Des rendements en forte baisse
Les conséquences touchent la plupart des productions régionales. Selon les secteurs, les baisses de rendement atteignent 25 à 75 %. Les pertes dépasseraient 50 % pour le maïs, le soja, le tournesol et la betterave. La production des prairies recule de plus de 30 %, avec au moins 1,7 million de tonnes de fourrage en moins. La viticulture, l’élevage, les légumes et les fruits sont également affectés. À ces pertes s’ajoutent l’augmentation des charges et des problèmes sanitaires pour les animaux.
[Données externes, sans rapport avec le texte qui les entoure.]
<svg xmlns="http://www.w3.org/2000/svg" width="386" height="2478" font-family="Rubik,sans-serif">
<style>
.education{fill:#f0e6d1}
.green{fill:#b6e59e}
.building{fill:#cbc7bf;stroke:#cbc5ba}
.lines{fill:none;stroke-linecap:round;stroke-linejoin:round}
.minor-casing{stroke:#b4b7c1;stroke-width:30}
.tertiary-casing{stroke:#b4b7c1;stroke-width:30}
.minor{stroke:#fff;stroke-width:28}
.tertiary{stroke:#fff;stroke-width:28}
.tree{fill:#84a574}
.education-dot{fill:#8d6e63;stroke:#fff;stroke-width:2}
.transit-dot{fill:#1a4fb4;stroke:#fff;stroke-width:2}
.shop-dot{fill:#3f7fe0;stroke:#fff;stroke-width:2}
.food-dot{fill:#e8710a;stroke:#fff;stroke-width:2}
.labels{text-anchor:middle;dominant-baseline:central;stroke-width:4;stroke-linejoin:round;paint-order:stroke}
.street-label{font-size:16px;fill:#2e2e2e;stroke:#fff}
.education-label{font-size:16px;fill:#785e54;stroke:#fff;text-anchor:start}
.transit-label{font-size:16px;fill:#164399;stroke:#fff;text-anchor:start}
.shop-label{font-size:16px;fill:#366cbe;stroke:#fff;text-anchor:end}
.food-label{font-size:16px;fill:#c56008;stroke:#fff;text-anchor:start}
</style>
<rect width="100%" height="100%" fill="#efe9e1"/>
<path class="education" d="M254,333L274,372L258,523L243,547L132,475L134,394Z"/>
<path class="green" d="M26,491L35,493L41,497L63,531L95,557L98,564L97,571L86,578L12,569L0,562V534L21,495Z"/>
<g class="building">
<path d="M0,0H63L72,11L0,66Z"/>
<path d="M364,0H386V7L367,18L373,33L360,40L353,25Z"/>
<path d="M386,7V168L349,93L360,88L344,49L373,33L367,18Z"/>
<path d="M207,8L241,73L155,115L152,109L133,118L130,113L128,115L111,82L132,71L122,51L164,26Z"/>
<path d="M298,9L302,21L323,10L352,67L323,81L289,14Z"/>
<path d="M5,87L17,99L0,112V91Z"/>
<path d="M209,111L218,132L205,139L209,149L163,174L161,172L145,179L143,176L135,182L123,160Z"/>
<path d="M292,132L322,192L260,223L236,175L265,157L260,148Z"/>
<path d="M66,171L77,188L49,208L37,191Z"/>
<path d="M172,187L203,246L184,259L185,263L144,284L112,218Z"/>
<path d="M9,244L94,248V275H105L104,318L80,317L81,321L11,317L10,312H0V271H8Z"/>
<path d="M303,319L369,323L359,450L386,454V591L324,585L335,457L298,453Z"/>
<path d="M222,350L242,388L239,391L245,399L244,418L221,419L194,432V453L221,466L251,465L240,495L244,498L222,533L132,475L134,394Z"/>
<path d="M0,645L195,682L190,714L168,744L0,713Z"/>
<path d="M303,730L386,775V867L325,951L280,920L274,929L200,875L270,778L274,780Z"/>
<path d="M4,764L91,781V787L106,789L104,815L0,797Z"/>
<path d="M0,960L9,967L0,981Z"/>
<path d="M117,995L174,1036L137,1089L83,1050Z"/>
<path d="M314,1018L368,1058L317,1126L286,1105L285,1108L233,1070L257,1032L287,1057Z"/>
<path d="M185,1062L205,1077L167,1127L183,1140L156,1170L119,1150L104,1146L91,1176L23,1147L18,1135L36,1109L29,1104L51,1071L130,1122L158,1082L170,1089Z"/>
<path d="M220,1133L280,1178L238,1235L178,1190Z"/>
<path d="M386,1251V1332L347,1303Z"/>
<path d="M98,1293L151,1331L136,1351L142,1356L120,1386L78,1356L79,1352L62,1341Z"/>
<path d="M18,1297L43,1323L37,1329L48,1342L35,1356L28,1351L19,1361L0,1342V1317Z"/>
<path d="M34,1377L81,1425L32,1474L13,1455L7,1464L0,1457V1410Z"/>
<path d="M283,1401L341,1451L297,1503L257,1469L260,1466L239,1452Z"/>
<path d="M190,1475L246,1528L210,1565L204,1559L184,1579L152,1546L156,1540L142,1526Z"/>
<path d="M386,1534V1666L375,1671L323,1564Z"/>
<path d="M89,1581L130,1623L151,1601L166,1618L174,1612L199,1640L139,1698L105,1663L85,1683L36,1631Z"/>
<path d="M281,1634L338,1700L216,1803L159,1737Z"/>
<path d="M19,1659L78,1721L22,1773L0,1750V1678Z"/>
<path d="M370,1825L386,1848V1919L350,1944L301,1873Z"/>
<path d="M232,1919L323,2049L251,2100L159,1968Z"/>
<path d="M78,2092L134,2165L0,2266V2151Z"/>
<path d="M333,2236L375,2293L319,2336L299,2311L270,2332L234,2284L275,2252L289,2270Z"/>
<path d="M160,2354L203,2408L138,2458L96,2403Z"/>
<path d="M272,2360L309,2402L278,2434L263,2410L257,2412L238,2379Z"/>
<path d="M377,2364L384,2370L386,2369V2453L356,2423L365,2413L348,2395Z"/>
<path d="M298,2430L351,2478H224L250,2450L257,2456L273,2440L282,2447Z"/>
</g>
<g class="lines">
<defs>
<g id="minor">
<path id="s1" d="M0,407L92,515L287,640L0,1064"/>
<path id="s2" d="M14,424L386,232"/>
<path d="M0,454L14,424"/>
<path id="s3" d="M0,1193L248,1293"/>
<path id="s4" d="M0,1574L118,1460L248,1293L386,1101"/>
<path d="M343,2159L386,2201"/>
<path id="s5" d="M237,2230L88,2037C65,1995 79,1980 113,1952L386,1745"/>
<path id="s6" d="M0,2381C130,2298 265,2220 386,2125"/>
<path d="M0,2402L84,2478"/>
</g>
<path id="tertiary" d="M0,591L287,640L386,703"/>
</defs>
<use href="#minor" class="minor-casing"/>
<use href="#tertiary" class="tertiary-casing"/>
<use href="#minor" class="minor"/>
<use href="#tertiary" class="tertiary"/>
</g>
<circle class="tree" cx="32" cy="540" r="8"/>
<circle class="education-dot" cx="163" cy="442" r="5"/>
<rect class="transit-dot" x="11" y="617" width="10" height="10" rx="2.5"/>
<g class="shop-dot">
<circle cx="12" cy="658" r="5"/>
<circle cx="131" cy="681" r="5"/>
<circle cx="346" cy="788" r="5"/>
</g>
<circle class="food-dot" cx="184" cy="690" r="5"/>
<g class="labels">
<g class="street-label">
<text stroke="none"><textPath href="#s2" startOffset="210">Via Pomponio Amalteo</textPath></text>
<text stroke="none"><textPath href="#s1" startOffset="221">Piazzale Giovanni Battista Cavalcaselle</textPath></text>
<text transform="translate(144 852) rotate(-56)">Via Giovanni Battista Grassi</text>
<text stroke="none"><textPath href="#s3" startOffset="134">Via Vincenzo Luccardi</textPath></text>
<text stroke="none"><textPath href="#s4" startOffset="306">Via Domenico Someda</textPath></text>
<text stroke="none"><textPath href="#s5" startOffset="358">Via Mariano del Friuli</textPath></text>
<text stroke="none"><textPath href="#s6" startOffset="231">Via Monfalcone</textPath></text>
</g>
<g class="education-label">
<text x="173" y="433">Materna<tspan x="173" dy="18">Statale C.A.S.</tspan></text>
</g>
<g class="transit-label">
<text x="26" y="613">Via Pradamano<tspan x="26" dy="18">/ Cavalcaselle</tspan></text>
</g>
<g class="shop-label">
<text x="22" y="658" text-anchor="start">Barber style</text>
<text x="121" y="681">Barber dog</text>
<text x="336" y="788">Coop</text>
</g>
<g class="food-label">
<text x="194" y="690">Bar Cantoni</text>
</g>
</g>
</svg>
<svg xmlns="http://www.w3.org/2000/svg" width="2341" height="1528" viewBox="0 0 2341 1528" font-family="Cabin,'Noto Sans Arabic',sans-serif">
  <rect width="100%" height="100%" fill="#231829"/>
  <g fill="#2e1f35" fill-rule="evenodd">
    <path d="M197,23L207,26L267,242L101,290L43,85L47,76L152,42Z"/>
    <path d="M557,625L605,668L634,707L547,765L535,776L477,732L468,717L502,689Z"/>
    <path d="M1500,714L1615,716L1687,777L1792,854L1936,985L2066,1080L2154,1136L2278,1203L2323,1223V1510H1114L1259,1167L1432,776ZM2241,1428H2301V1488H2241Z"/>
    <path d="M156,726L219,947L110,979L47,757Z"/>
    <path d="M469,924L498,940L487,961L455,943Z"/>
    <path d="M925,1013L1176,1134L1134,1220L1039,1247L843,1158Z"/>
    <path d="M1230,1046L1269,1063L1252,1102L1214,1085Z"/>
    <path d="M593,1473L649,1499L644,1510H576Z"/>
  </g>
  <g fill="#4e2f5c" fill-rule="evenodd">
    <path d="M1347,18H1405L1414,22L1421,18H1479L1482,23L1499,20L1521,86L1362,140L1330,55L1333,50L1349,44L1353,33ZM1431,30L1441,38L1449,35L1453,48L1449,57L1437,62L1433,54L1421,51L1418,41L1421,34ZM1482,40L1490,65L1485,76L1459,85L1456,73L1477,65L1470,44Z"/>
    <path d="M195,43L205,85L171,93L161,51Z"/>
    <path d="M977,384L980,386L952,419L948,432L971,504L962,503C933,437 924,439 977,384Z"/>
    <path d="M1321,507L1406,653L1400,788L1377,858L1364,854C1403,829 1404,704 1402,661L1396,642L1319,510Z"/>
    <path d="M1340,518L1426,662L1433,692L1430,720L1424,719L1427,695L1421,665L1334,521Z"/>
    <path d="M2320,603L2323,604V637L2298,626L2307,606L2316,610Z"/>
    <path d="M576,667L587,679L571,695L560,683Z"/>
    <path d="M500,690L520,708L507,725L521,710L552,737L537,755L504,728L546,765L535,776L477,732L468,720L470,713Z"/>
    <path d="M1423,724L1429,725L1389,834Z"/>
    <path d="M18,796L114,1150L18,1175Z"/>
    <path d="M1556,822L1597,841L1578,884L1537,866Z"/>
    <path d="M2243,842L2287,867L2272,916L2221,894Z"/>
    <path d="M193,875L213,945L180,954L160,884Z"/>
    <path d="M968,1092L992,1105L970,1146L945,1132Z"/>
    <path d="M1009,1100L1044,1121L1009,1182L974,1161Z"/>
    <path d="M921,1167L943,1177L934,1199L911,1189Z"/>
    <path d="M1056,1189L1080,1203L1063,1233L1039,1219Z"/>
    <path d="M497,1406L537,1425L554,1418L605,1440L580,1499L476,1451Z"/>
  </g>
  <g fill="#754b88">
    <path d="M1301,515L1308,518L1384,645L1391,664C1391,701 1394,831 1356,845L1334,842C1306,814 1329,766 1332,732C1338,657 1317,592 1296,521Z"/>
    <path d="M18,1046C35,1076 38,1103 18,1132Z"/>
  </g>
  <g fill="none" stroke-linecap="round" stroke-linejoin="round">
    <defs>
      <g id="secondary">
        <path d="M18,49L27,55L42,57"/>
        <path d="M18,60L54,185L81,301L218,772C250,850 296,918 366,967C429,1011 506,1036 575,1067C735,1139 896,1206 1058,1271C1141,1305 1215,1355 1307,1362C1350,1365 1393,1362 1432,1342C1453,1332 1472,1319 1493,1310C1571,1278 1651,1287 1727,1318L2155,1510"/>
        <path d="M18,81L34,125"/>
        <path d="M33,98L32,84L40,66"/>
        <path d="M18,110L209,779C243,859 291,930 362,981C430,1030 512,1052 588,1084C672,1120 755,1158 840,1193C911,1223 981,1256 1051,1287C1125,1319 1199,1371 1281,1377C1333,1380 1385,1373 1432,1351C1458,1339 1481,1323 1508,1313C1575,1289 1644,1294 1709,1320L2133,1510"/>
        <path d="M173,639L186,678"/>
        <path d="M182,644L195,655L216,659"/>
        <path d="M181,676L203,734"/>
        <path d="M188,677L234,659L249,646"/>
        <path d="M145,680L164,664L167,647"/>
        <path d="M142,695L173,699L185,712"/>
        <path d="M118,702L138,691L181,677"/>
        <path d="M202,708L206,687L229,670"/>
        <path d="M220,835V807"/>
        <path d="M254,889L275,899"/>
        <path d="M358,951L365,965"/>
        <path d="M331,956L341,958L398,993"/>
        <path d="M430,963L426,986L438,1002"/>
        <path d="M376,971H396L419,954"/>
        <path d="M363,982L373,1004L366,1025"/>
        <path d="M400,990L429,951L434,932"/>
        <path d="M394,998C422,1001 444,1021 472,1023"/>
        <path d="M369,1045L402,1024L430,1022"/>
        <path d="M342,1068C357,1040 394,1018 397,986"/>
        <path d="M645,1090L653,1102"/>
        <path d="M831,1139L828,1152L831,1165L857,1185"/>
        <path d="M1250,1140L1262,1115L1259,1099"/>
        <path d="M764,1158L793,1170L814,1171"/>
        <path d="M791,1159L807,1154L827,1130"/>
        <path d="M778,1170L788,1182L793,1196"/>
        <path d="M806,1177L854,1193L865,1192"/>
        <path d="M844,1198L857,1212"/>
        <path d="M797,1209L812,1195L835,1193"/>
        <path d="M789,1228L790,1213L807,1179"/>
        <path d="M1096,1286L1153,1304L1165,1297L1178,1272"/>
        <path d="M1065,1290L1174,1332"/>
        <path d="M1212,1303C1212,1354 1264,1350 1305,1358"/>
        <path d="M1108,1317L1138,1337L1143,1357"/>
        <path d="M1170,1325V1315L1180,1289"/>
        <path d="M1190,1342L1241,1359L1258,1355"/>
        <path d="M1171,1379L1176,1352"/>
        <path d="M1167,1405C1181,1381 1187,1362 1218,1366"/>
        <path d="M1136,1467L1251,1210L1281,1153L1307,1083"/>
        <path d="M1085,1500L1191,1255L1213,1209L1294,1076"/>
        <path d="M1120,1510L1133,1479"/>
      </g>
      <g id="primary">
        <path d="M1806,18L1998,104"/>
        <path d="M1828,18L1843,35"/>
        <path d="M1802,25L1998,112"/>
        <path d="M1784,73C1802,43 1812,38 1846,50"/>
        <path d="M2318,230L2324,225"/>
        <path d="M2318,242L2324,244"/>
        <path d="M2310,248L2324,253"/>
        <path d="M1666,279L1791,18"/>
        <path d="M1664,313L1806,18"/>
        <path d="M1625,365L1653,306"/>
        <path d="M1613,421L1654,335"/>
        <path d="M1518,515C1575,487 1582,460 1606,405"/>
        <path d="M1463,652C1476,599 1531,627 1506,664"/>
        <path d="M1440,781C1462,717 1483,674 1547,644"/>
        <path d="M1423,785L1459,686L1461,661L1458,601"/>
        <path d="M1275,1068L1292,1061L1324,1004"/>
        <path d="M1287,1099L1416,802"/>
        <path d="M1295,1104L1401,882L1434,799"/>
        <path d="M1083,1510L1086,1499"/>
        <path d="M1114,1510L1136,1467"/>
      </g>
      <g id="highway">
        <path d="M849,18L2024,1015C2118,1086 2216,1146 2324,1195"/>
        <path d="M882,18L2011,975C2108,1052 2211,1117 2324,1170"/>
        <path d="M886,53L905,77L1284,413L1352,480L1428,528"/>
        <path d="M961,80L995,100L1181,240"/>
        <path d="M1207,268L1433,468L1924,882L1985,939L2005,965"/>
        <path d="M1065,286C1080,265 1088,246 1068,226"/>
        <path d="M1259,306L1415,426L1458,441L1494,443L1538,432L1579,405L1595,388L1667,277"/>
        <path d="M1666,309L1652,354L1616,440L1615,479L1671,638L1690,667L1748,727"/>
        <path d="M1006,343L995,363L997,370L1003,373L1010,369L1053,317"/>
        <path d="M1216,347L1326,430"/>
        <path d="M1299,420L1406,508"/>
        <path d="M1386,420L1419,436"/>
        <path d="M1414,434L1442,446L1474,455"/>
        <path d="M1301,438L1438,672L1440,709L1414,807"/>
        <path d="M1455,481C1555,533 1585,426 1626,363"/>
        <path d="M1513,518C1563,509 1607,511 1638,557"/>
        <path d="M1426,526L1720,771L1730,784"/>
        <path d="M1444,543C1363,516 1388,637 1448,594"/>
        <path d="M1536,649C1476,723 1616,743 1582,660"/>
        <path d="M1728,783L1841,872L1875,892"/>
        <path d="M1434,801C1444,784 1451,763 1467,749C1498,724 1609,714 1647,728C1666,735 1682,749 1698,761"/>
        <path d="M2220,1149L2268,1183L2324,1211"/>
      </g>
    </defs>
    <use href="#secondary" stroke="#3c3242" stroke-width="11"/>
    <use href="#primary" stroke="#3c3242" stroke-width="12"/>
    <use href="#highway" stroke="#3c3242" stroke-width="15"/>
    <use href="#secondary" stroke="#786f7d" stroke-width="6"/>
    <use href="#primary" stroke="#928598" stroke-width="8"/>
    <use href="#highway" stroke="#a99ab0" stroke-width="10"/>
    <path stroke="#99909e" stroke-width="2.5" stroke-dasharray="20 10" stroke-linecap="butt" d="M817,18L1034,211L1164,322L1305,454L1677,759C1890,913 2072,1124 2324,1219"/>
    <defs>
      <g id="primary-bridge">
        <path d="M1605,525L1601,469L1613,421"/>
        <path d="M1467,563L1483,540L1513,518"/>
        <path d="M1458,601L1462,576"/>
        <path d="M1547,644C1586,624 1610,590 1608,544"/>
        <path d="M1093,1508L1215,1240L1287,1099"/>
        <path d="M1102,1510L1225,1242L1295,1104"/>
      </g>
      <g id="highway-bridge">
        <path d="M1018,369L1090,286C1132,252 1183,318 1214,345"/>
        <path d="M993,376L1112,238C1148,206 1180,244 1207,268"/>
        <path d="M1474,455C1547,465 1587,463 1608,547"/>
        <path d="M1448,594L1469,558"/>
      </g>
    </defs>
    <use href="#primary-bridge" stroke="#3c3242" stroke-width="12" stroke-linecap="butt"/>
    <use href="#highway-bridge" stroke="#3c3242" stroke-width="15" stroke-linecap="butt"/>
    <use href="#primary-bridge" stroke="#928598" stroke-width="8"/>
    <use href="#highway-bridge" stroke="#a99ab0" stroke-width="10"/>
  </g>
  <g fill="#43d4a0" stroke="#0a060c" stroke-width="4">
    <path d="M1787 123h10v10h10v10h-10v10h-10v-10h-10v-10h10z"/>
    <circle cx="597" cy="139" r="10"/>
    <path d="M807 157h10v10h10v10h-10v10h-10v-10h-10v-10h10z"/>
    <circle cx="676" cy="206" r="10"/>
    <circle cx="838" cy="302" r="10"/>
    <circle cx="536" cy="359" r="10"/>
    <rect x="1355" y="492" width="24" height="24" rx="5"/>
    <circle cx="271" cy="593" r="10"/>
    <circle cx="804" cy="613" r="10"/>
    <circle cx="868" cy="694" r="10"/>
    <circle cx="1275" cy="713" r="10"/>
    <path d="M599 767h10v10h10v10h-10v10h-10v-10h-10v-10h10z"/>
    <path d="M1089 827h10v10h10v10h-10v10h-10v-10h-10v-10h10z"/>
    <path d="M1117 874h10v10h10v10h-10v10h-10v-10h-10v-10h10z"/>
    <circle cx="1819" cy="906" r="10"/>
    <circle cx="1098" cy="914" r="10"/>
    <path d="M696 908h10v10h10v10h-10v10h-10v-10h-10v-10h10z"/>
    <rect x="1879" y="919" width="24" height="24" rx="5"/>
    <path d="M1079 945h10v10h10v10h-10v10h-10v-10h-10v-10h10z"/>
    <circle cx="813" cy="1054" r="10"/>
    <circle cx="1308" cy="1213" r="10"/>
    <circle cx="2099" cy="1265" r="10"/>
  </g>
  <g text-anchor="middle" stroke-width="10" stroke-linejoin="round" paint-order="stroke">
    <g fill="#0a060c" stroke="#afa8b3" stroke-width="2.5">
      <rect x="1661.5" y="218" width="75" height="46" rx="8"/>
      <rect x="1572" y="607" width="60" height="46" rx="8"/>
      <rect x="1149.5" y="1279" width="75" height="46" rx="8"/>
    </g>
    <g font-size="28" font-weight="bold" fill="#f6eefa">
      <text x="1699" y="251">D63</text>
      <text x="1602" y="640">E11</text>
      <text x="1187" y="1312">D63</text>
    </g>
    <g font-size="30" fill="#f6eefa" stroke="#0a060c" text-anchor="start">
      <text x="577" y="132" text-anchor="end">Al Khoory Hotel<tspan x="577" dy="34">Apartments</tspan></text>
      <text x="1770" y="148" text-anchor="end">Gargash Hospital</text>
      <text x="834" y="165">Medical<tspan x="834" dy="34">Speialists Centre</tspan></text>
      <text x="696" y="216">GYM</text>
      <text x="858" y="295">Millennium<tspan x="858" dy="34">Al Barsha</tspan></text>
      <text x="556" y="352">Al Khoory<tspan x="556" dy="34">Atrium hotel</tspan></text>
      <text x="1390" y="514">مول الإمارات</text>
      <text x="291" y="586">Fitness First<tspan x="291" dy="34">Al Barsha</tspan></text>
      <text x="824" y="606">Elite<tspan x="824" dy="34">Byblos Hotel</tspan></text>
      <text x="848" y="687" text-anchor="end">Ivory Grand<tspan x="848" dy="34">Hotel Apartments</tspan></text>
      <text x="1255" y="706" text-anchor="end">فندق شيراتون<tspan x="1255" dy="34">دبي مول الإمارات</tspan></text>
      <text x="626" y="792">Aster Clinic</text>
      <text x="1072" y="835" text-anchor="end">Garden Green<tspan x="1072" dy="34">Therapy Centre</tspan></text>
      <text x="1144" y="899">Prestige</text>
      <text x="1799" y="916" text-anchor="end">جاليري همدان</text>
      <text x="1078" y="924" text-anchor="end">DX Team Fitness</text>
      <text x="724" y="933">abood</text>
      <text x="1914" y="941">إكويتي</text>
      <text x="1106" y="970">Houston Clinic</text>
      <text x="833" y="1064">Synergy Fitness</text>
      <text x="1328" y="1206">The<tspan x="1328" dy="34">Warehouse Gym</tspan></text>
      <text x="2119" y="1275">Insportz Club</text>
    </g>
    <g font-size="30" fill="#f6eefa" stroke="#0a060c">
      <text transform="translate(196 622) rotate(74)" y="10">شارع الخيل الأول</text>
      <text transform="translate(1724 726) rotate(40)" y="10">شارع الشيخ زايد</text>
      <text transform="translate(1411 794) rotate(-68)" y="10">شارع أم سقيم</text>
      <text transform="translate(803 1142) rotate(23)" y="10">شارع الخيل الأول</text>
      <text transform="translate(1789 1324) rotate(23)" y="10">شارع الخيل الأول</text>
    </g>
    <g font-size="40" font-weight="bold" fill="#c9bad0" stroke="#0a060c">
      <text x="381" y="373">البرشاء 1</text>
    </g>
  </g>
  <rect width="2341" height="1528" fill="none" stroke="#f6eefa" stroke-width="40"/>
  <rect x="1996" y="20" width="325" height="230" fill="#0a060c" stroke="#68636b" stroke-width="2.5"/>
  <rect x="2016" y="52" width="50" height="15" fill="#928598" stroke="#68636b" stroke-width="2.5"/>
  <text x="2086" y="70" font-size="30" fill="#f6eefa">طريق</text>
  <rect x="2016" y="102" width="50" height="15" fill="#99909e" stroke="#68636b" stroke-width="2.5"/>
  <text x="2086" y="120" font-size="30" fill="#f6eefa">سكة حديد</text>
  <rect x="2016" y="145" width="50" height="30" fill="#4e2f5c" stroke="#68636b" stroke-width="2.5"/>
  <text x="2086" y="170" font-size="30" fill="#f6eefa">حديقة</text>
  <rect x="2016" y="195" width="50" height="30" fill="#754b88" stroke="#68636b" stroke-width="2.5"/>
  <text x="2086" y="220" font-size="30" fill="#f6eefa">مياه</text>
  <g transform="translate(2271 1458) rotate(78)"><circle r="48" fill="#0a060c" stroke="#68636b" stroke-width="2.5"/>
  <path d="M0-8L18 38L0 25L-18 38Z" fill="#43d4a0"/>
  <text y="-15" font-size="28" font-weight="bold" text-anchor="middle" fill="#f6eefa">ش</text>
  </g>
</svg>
Des agriculteurs fragilisés
Les représentants agricoles alertent aussi sur les conséquences humaines de cette crise : manque de fourrage pour l’hiver, inquiétudes financières, surcharge de travail et fragilisation des exploitations. Ils demandent la mise en place de dispositifs d’écoute et d’accompagnement pour les agriculteurs en difficulté.
Des aides financières réclamées en urgence
Parmi les mesures demandées figurent une « année blanche » pour soulager les trésoreries, la reconnaissance rapide du cas de force majeure pour la Politique agricole commune, l’accélération du versement des aides et des indemnisations ainsi qu’une réduction des cotisations sociales. Le Conseil régional est également sollicité pour proposer des prêts à taux zéro et des avances de trésorerie.
Adapter les exploitations au changement climatique
À plus long terme, la profession souhaite renforcer les investissements consacrés au stockage de l’eau et du fourrage, à l’irrigation et à l’adaptation des exploitations au changement climatique. Le Conseil de l’agriculture demande ainsi des réponses immédiates, mais aussi une évolution durable de la politique de gestion de l’eau.